--- Work task ---
Without the pictures, give the entries below again exactly as written.
[Opening Dataset section]
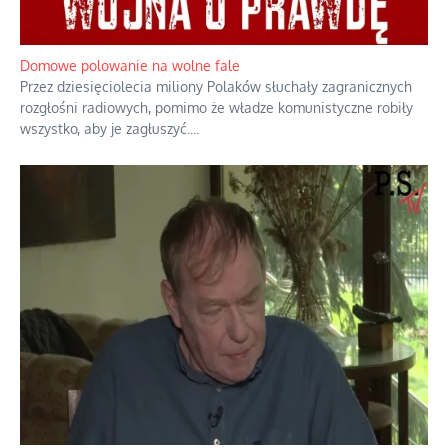
Historyczne fikołki zagranicznego obserwatora dziejów
Fascynowało go, że w różnych miejscach te same wydarzenia
pamiętano zupełnie inaczej i budowano wokół nich odmienne
opowieści.
...
Domowe polowanie na wolne fale
Przez dziesięciolecia miliony Polaków słuchały zagranicznych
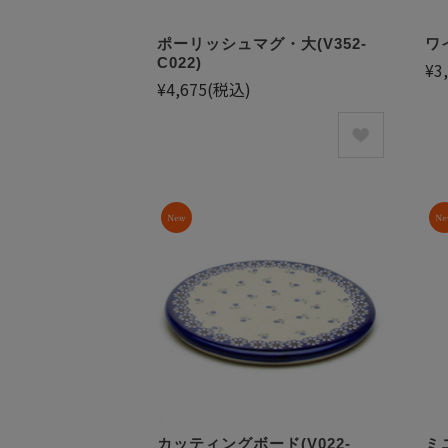
ポーリッシュマグ・大(V352-
ワイ
C022)
¥3
¥4,675
(税込)
カッティングボード(V022-
ミニ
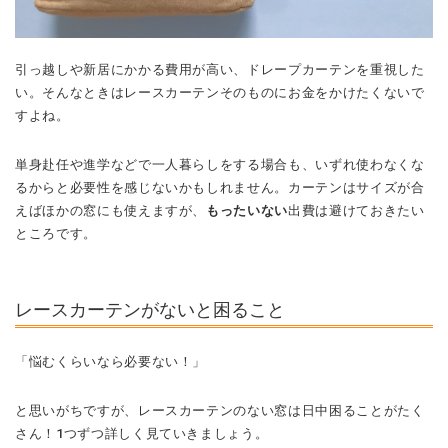
引っ越しや新居にかかる費用が高い、ドレープカーテンを重視した
い。そんなときはレースカーテンそのものにお金をかけたくないで
すよね。
単身赴任や進学などで一人暮らしをする場合も、いずれ使わなくな
るからと必要性を感じないかもしれません。カーテンはサイズが合
えばほかの窓にも使えますが、
もったいない
出費は避けておきたい
ところです。
レースカーテンがないと困ること
「悩むくらいなら必要ない！」
と思いがちですが、レースカーテンのない窓は日中困ることがたく
さん！1つずつ詳しく見ていきましょう。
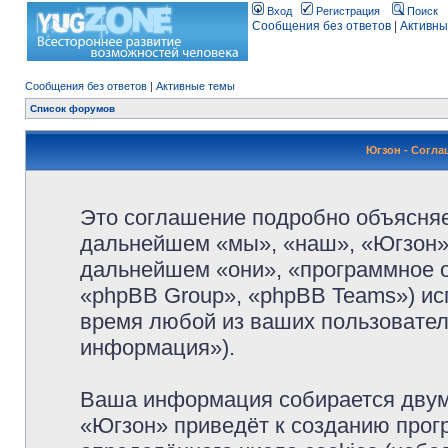
Вход
Регистрация
Поиск
Сообщения без ответов
|
Активны
Сообщения без ответов
|
Активные темы
Список форумов
Югзон - Согл
Это соглашение подробно объясняет
дальнейшем «мы», «наш», «Югзон», 
дальнейшем «они», «программное 
«phpBB Group», «phpBB Teams») и
время любой из ваших пользовател
информация»).
Ваша информация собирается двум
«Югзон» приведёт к созданию про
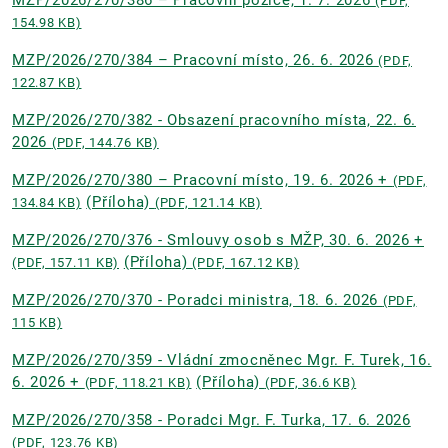
MZP/2026/270/386 – Pracovní pozice, 1. 7. 2026
(PDF,
154.98 KB)
MZP/2026/270/384 – Pracovní místo, 26. 6. 2026
(PDF,
122.87 KB)
MZP/2026/270/382 - Obsazení pracovního místa, 22. 6.
2026
(PDF, 144.76 KB)
MZP/2026/270/380 – Pracovní místo, 19. 6. 2026 +
(PDF,
(Příloha)
134.84 KB)
(PDF, 121.14 KB)
MZP/2026/270/376 - Smlouvy osob s MŽP, 30. 6. 2026 +
(Příloha)
(PDF, 157.11 KB)
(PDF, 167.12 KB)
MZP/2026/270/370 - Poradci ministra, 18. 6. 2026
(PDF,
115 KB)
MZP/2026/270/359 - Vládní zmocněnec Mgr. F. Turek, 16.
6. 2026 +
(Příloha)
(PDF, 118.21 KB)
(PDF, 36.6 KB)
MZP/2026/270/358 - Poradci Mgr. F. Turka, 17. 6. 2026
(PDF, 123.76 KB)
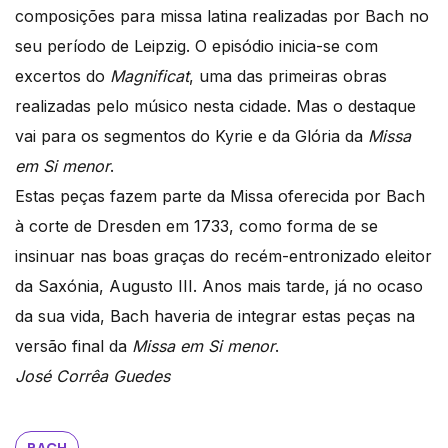
composições para missa latina realizadas por Bach no
seu período de Leipzig. O episódio inicia-se com
excertos do
Magnificat
, uma das primeiras obras
realizadas pelo músico nesta cidade. Mas o destaque
vai para os segmentos do Kyrie e da Glória da
Missa
em Si menor
.
Estas peças fazem parte da Missa oferecida por Bach
à corte de Dresden em 1733, como forma de se
insinuar nas boas graças do recém-entronizado eleitor
da Saxónia, Augusto III. Anos mais tarde, já no ocaso
da sua vida, Bach haveria de integrar estas peças na
versão final da
Missa em Si menor
.
José Corrêa Guedes
BACH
[Closing Dataset section]
--- Exercise response ---
Historyczne fikołki zagranicznego obserwatora dziejów
Fascynowało go, że w różnych miejscach te same wydarzenia
pamiętano zupełnie inaczej i budowano wokół nich odmienne
opowieści.
...
Domowe polowanie na wolne fale
Przez dziesięciolecia miliony Polaków słuchały zagranicznych
ポーリッシュマグ・大(V352-
ワイ
C022)
¥3
¥4,675
(税込)
カッティングボード(V022-
ミニ
引っ越しや新居にかかる費用が高い、ドレープカーテンを重視した
い。そんなときはレースカーテンそのものにお金をかけたくないで
すよね。
単身赴任や進学などで一人暮らしをする場合も、いずれ使わなくな
るからと必要性を感じないかもしれません。カーテンはサイズが合
えばほかの窓にも使えますが、
もったいない
出費は避けておきたい
ところです。
レースカーテンがないと困ること
「悩むくらいなら必要ない！」
と思いがちですが、レースカーテンのない窓は日中困ることがたく
さん！1つずつ詳しく見ていきましょう。
Вход
Регистрация
Поиск
Сообщения без ответов
|
Активны
Сообщения без ответов
|
Активные темы
Список форумов
Югзон - Согл
Это соглашение подробно объясняет
дальнейшем «мы», «наш», «Югзон», 
дальнейшем «они», «программное 
«phpBB Group», «phpBB Teams») и
время любой из ваших пользовател
информация»).
Ваша информация собирается двум
«Югзон» приведёт к созданию про
MZP/2026/270/386 – Pracovní pozice, 1. 7. 2026
(PDF,
154.98 KB)
MZP/2026/270/384 – Pracovní místo, 26. 6. 2026
(PDF,
122.87 KB)
MZP/2026/270/382 - Obsazení pracovního místa, 22. 6.
2026
(PDF, 144.76 KB)
MZP/2026/270/380 – Pracovní místo, 19. 6. 2026 +
(PDF,
(Příloha)
134.84 KB)
(PDF, 121.14 KB)
MZP/2026/270/376 - Smlouvy osob s MŽP, 30. 6. 2026 +
(Příloha)
(PDF, 157.11 KB)
(PDF, 167.12 KB)
MZP/2026/270/370 - Poradci ministra, 18. 6. 2026
(PDF,
115 KB)
MZP/2026/270/359 - Vládní zmocněnec Mgr. F. Turek, 16.
6. 2026 +
(Příloha)
(PDF, 118.21 KB)
(PDF, 36.6 KB)
MZP/2026/270/358 - Poradci Mgr. F. Turka, 17. 6. 2026
(PDF, 123.76 KB)
composições para missa latina realizadas por Bach no
seu período de Leipzig. O episódio inicia-se com
excertos do
Magnificat
, uma das primeiras obras
realizadas pelo músico nesta cidade. Mas o destaque
vai para os segmentos do Kyrie e da Glória da
Missa
em Si menor
.
Estas peças fazem parte da Missa oferecida por Bach
à corte de Dresden em 1733, como forma de se
insinuar nas boas graças do recém-entronizado eleitor
da Saxónia, Augusto III. Anos mais tarde, já no ocaso
da sua vida, Bach haveria de integrar estas peças na
versão final da
Missa em Si menor
.
José Corrêa Guedes
BACH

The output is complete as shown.